:: SELECTED PASSAGE ::

I had always attracted female friends who, unlike me, had been raised in well-adjusted families, nurtured with love and sprinkled with fairy dust. They were their daddies’ little girl. As adult women they didn’t need love, as its warm soothing caress was their birthright. What they wanted was economic wherewithal to nurture them into their old age via furs, Mercedes, mansions and lavish vacation homes. By their mid-to-late forties, they chose their second and third husbands for financial security; much older men, fiscally well seated and domestically well versed after three or four marriages of their own.
My mental health wouldn’t allow such sound decisions. I, the product of a dysfunctional alcoholic family, was anything but Daddy’s little girl. I was the spit in his eye, the stone in his shoe, the child he tried hard to wipe from the face of the earth every chance he got. In short, my inner child desperately needed to feel loved and wanted – just once in her life.
For decades I turned down proposals of wealthy, older men because I was afraid of being owned; the way my father owned my mother. My radar homed in on struggling, damaged men whom I tried to love into wholeness, none of who had the slightest inclination how to love me. One could say the apple didn’t fall far from the tree.

:::

- LIST OF TASKS:
1. In the passage about the narrator's family and relationships, why did the narrator turn down proposals from wealthy, older men for decades?
2. In the passage about the narrator's family and relationships, change "radar" to "instincts" in the stretch from "For decades I" through "from the tree." and give that stretch again.
3. Carry on the personal essay about the narrator's family and choice of partners from where it stops.

:: INFORMATION SUPPLIED ::

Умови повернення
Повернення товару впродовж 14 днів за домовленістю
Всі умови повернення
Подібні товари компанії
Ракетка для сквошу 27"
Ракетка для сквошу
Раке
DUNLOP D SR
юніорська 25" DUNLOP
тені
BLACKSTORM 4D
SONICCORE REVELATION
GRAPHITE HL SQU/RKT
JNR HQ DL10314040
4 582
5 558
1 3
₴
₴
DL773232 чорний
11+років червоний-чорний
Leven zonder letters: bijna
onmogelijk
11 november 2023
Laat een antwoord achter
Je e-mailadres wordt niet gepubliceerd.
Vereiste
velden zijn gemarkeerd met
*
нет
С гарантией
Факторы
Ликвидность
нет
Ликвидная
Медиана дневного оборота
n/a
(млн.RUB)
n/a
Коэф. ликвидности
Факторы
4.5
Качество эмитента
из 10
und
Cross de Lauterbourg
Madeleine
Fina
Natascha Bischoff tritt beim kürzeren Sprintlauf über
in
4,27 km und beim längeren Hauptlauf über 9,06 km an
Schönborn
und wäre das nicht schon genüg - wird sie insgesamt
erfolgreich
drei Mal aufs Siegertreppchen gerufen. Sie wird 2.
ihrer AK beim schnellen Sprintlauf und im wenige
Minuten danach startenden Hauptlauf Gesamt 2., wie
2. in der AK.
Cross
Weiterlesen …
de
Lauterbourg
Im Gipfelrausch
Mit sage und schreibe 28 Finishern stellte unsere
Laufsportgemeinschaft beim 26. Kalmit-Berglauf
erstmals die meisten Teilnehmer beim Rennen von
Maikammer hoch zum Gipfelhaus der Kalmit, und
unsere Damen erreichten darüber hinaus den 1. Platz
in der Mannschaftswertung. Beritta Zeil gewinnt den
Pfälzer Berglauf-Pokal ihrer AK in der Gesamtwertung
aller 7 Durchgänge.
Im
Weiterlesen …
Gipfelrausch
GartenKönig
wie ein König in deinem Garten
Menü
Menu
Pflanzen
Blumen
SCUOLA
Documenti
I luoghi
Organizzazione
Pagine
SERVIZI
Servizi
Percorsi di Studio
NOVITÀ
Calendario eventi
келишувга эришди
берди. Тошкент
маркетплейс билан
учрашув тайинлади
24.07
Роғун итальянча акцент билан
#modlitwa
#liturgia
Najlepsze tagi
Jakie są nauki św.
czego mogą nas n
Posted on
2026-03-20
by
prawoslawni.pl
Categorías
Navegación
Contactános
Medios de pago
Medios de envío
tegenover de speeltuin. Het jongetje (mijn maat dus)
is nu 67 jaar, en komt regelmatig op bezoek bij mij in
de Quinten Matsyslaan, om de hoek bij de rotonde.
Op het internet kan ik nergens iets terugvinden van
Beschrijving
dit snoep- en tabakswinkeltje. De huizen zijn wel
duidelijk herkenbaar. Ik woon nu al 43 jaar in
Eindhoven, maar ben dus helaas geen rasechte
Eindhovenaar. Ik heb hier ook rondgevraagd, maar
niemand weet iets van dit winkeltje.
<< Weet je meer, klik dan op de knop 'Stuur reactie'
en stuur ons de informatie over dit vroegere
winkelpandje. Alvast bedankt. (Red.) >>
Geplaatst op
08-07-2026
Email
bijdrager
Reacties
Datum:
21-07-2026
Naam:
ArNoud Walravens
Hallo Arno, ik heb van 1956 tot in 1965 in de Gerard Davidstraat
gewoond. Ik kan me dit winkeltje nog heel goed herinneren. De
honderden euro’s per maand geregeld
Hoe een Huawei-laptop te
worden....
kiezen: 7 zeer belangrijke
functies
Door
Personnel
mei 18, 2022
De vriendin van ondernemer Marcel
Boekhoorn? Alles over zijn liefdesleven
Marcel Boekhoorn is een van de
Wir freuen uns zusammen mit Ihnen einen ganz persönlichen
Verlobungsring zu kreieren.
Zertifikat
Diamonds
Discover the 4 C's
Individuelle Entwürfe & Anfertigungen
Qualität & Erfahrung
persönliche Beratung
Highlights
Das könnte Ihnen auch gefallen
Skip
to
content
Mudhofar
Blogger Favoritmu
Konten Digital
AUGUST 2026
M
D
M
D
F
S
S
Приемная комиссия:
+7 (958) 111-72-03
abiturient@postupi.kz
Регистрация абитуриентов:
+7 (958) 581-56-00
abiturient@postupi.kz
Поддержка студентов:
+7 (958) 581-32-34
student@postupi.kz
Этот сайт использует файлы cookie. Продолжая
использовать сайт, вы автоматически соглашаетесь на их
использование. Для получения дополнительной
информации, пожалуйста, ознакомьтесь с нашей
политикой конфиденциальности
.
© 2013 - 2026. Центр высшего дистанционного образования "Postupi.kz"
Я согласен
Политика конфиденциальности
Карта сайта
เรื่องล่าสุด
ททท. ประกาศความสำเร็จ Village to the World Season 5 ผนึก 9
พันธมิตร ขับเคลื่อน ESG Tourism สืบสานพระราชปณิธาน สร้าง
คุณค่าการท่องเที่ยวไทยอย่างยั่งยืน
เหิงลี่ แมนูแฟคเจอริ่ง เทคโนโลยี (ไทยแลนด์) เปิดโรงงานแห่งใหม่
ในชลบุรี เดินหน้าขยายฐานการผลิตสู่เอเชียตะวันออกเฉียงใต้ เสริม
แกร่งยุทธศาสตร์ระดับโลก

:::

- RESPONSES BY ITEM NUMBER:
1. The narrator was afraid of being owned, the way the narrator's father owned the narrator's mother.

2.
For decades I turned down proposals of wealthy, older men because I was afraid of being owned; the way my father owned my mother. My instincts homed in on struggling, damaged men whom I tried to love into wholeness, none of who had the slightest inclination how to love me. One could say the apple didn’t fall far from the tree.

3.
At nearly fifty, my ability to ward off good men was beginning to wane. My poison apple childhood had given me a propensity toward self-absorbed men who were committed to one thing, and one thing alone, and it was never me. Each one’s addictive pursuit was more subtle than the last, taking it longer for me to identify and thus drawing me deeper and deeper into their web. The further I ventured, the sicker I became, determined to heal them, desperate for them to love me.
My tragic attempts to fix my daddy issues manifested in my first two marriages. These men were in essence my father, just in a different body; gifted, brilliant addicts, manipulators, abusers, users, control freaks. I had gone to great lengths to avoid the abyss for a third time by enrolling my dear little subconscious support which carefully helped me select men who wouldn’t love me and would never marry me. All I could say was thank you. Choosing men who didn’t love me kept my reality intact. It allowed me to avoid marriage while supporting my unwanted/victim/martyrdom persona that my parents had carefully crafted during my childhood.
Whatever sense of self I had going into a relationship I had utterly lost by its end. Despite my unquenchable need to be the center of someone’s world, I was always the partner responsible for ending the liaison. Even a sick girl can get tired of being sick.
While most little girls grow up dreaming of a fairy tale future filled with a handsome husband, beautiful home, a white picket fence, 2.5 children, and a dog, I shuddered at the thought. I had never actually seen a happy marriage. Each time I thought about the subject, I could hear Bill Murray’s panicked voice from Ghostbusters, “Human sacrifice, dogs and cats living together… mass hysteria!”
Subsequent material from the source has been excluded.